*** Opening of ENTRIES PROVIDED ***

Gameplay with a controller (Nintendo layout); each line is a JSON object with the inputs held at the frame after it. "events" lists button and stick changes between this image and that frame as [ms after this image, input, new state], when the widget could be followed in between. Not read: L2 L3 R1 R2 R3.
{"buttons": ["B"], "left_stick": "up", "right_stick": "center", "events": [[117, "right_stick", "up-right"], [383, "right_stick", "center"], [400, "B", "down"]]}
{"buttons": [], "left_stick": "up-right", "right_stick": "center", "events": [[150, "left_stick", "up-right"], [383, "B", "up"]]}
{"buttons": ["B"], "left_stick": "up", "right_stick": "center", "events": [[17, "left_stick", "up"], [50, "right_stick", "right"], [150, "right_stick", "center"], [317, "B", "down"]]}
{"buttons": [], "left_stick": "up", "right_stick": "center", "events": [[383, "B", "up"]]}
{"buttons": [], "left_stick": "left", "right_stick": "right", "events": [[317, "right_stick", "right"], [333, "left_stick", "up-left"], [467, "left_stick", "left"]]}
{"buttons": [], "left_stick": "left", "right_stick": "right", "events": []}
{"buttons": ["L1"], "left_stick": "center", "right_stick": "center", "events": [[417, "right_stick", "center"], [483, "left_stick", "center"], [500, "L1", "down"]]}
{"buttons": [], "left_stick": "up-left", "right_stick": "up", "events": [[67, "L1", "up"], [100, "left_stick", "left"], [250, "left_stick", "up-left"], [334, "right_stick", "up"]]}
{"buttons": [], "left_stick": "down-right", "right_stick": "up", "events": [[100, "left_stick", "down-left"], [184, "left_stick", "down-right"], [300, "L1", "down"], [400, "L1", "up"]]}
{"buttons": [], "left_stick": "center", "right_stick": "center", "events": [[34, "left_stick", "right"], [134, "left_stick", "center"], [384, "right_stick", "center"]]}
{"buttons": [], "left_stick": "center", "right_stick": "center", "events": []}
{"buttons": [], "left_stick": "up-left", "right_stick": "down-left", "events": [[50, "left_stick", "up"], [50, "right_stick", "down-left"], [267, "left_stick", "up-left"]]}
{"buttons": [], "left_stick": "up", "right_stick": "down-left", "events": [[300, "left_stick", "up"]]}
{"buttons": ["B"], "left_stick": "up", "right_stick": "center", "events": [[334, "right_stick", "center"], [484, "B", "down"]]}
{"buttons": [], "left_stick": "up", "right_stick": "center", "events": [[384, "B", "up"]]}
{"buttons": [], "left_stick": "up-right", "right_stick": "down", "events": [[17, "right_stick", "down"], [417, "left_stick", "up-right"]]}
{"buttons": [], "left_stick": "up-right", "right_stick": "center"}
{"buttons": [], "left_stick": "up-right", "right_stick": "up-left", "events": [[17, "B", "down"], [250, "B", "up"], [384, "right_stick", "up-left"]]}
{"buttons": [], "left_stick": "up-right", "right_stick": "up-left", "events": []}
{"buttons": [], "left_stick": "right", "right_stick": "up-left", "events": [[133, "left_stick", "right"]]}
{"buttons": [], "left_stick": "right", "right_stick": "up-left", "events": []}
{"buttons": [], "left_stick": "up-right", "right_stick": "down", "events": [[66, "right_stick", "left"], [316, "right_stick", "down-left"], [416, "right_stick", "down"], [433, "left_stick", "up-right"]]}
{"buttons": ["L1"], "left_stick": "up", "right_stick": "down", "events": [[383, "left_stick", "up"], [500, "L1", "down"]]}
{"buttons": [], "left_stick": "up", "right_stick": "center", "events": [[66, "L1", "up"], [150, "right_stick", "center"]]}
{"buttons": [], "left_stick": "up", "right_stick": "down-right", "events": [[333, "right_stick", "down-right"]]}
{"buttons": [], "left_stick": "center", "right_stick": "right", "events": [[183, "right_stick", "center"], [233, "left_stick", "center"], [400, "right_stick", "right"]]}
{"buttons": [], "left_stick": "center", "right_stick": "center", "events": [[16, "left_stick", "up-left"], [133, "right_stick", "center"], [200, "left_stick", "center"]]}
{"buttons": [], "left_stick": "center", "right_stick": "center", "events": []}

*** Close of ENTRIES PROVIDED ***

§ WHAT YOU HAVE TO DO:
Nothing above should be left out. Print all the records exactly.

§ SOLUTION TO THIS TASK:
Gameplay with a controller (Nintendo layout); each line is a JSON object with the inputs held at the frame after it. "events" lists button and stick changes between this image and that frame as [ms after this image, input, new state], when the widget could be followed in between. Not read: L2 L3 R1 R2 R3.
{"buttons": ["B"], "left_stick": "up", "right_stick": "center", "events": [[117, "right_stick", "up-right"], [383, "right_stick", "center"], [400, "B", "down"]]}
{"buttons": [], "left_stick": "up-right", "right_stick": "center", "events": [[150, "left_stick", "up-right"], [383, "B", "up"]]}
{"buttons": ["B"], "left_stick": "up", "right_stick": "center", "events": [[17, "left_stick", "up"], [50, "right_stick", "right"], [150, "right_stick", "center"], [317, "B", "down"]]}
{"buttons": [], "left_stick": "up", "right_stick": "center", "events": [[383, "B", "up"]]}
{"buttons": [], "left_stick": "left", "right_stick": "right", "events": [[317, "right_stick", "right"], [333, "left_stick", "up-left"], [467, "left_stick", "left"]]}
{"buttons": [], "left_stick": "left", "right_stick": "right", "events": []}
{"buttons": ["L1"], "left_stick": "center", "right_stick": "center", "events": [[417, "right_stick", "center"], [483, "left_stick", "center"], [500, "L1", "down"]]}
{"buttons": [], "left_stick": "up-left", "right_stick": "up", "events": [[67, "L1", "up"], [100, "left_stick", "left"], [250, "left_stick", "up-left"], [334, "right_stick", "up"]]}
{"buttons": [], "left_stick": "down-right", "right_stick": "up", "events": [[100, "left_stick", "down-left"], [184, "left_stick", "down-right"], [300, "L1", "down"], [400, "L1", "up"]]}
{"buttons": [], "left_stick": "center", "right_stick": "center", "events": [[34, "left_stick", "right"], [134, "left_stick", "center"], [384, "right_stick", "center"]]}
{"buttons": [], "left_stick": "center", "right_stick": "center", "events": []}
{"buttons": [], "left_stick": "up-left", "right_stick": "down-left", "events": [[50, "left_stick", "up"], [50, "right_stick", "down-left"], [267, "left_stick", "up-left"]]}
{"buttons": [], "left_stick": "up", "right_stick": "down-left", "events": [[300, "left_stick", "up"]]}
{"buttons": ["B"], "left_stick": "up", "right_stick": "center", "events": [[334, "right_stick", "center"], [484, "B", "down"]]}
{"buttons": [], "left_stick": "up", "right_stick": "center", "events": [[384, "B", "up"]]}
{"buttons": [], "left_stick": "up-right", "right_stick": "down", "events": [[17, "right_stick", "down"], [417, "left_stick", "up-right"]]}
{"buttons": [], "left_stick": "up-right", "right_stick": "center"}
{"buttons": [], "left_stick": "up-right", "right_stick": "up-left", "events": [[17, "B", "down"], [250, "B", "up"], [384, "right_stick", "up-left"]]}
{"buttons": [], "left_stick": "up-right", "right_stick": "up-left", "events": []}
{"buttons": [], "left_stick": "right", "right_stick": "up-left", "events": [[133, "left_stick", "right"]]}
{"buttons": [], "left_stick": "right", "right_stick": "up-left", "events": []}
{"buttons": [], "left_stick": "up-right", "right_stick": "down", "events": [[66, "right_stick", "left"], [316, "right_stick", "down-left"], [416, "right_stick", "down"], [433, "left_stick", "up-right"]]}
{"buttons": ["L1"], "left_stick": "up", "right_stick": "down", "events": [[383, "left_stick", "up"], [500, "L1", "down"]]}
{"buttons": [], "left_stick": "up", "right_stick": "center", "events": [[66, "L1", "up"], [150, "right_stick", "center"]]}
{"buttons": [], "left_stick": "up", "right_stick": "down-right", "events": [[333, "right_stick", "down-right"]]}
{"buttons": [], "left_stick": "center", "right_stick": "right", "events": [[183, "right_stick", "center"], [233, "left_stick", "center"], [400, "right_stick", "right"]]}
{"buttons": [], "left_stick": "center", "right_stick": "center", "events": [[16, "left_stick", "up-left"], [133, "right_stick", "center"], [200, "left_stick", "center"]]}
{"buttons": [], "left_stick": "center", "right_stick": "center", "events": []}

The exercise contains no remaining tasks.